▶ **Try it**
Using the article on Bill Clinton below, answer these:
1. Where was the rally held on Monday, Feb. 15, 2016?
2. Which organization is James Pethokoukis affiliated with?
3. According to Dick Morris, where had Clinton studied Hegel?

▶ **Provided text**
Why Bill Clinton could never be the Democratic nominee today

The politics of today's average democratic voter would make Bill Clinton's policies during his two-term presidency look conservative.

Richard Graulich/AP
Former President Bill Clinton speaks to the crowd during a rally for Hillary Clinton, who is running for the Democratic presidential nomination, at the Port of Palm Beach in Riviera Beach, Fla., Monday, Feb. 15, 2016.

Clinton could not possibly be the Democratic nominee.

No, I am not talking about the former secretary of state.  I mean Bill Clinton, specifically the Bill Clinton who won the 1992 election and served as president for the next eight years.  A few weeks ago, James Pethokoukis of The American Enterprise Institute wrote: “Democrats often say the modern GOP has lurched so far right that a time-traveling Ronald Reagan couldn’t win the party’s presidential nomination today. What Democrats fail to say is this: ’90s-era Bill Clinton would have an equally difficult challenge if he could somehow run for a third term today.”  The data and the historical record bear out that argument.

Mr. Clinton always sought to position himself between and above the right and left.  Republican strategist Dick Morris, who crossed the partisan aisle to help him, put it this way:  “Get rid of the garbage of each position, that the people didn't believe in; take the best from each position; and move up to a third way. And that became a triangle, which was triangulation…it really is Hegelian in concept: the idea of a thesis, an antithesis, and a synthesis. And when we originally discussed it, we did so in terms of Hegel, which he had studied at Oxford.”

▶ **Data excerpts**
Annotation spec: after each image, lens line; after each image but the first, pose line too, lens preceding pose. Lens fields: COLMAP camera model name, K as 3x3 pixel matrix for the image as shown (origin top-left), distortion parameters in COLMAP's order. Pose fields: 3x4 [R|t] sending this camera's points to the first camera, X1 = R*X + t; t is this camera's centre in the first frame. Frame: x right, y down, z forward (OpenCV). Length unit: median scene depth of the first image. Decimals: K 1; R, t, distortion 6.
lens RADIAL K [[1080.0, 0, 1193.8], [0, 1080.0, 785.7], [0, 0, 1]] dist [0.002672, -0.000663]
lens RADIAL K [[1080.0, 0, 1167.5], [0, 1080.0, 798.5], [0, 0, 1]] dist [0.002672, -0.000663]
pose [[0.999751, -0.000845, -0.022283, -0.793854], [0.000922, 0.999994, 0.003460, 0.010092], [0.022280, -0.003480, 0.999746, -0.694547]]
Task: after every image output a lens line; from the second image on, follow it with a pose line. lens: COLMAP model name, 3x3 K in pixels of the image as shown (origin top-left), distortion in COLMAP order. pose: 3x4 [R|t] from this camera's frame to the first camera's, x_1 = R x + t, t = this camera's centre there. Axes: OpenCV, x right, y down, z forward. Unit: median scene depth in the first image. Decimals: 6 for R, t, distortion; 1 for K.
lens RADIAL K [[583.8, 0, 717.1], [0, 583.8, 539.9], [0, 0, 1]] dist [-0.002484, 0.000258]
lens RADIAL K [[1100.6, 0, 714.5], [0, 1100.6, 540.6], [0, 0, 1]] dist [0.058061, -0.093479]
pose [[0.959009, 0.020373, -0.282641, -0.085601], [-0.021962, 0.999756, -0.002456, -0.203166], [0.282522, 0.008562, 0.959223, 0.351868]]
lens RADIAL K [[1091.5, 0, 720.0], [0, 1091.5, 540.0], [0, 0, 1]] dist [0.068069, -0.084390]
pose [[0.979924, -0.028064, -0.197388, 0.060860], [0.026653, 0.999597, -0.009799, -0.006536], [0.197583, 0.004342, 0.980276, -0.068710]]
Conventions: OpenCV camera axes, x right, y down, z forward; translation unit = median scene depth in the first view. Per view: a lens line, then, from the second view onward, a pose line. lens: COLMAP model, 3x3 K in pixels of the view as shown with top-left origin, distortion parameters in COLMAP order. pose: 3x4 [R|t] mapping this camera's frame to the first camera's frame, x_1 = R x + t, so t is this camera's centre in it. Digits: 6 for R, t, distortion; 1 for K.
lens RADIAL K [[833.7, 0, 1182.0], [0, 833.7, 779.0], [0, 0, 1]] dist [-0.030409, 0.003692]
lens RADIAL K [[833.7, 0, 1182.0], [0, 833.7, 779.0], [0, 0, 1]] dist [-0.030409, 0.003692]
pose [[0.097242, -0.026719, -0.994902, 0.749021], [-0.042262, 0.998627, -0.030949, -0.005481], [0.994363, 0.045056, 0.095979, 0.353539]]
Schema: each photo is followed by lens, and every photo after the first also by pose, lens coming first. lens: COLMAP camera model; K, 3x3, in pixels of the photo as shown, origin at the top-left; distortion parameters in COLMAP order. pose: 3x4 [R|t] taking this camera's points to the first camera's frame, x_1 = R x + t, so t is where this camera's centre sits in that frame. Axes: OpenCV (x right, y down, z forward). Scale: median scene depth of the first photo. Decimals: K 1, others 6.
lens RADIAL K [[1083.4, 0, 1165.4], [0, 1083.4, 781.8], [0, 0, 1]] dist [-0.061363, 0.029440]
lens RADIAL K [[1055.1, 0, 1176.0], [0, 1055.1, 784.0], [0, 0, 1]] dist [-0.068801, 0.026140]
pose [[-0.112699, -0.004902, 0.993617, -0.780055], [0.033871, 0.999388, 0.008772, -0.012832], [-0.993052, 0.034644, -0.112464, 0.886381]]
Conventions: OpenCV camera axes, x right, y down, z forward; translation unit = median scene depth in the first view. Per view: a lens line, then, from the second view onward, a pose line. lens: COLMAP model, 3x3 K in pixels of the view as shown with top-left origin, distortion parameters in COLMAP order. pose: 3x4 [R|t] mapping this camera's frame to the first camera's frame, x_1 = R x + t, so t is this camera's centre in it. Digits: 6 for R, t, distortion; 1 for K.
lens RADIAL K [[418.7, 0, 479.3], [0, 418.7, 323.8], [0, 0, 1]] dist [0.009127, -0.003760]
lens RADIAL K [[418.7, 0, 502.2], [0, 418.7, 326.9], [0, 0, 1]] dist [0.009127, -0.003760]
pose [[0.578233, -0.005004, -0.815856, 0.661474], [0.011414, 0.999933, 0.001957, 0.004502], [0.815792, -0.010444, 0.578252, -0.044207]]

▶ **Task solution**
1. At the Port of Palm Beach in Riviera Beach, Fla.
2. The American Enterprise Institute.
3. At Oxford.